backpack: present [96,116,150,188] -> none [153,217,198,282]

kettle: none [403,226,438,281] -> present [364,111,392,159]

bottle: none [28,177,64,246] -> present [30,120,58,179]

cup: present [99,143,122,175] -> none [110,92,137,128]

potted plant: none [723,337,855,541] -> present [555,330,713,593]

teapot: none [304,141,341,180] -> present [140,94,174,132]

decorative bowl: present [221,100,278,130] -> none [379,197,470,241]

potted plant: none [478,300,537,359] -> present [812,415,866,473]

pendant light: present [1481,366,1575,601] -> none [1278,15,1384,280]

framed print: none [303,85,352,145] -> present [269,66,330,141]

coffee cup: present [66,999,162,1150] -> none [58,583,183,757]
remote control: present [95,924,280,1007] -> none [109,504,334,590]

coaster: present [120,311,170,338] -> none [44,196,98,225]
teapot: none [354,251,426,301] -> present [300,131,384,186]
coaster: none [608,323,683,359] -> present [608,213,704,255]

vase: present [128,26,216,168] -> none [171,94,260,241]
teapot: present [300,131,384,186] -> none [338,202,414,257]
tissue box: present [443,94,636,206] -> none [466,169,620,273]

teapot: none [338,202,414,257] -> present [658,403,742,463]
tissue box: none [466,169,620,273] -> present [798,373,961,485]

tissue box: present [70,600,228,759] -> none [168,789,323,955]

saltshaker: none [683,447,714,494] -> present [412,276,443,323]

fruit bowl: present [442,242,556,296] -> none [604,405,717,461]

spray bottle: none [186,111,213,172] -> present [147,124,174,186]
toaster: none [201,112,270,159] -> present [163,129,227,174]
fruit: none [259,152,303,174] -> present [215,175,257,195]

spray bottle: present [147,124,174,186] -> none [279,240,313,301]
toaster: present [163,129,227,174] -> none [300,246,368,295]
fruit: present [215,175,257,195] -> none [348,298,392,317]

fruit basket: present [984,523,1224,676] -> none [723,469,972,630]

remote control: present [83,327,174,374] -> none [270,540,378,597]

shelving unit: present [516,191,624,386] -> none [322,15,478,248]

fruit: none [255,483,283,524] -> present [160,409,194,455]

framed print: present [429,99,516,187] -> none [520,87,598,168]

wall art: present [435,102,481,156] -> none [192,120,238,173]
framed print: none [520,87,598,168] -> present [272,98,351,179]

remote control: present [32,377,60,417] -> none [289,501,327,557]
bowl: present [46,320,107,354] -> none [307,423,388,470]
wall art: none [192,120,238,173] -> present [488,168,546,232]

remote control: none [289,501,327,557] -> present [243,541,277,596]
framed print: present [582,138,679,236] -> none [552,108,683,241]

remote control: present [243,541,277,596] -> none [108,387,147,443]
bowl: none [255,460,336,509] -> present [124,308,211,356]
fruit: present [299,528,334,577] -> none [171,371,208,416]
################
Everything above from the line containing "coaster: none [608,323,683,359]" through the line containing "teapot: none [338,202,414,257]" must be copied exactly. Nothing outside that range belongs in the answer.

coaster: none [608,323,683,359] -> present [608,213,704,255]

vase: present [128,26,216,168] -> none [171,94,260,241]
teapot: present [300,131,384,186] -> none [338,202,414,257]
tissue box: present [443,94,636,206] -> none [466,169,620,273]

teapot: none [338,202,414,257] -> present [658,403,742,463]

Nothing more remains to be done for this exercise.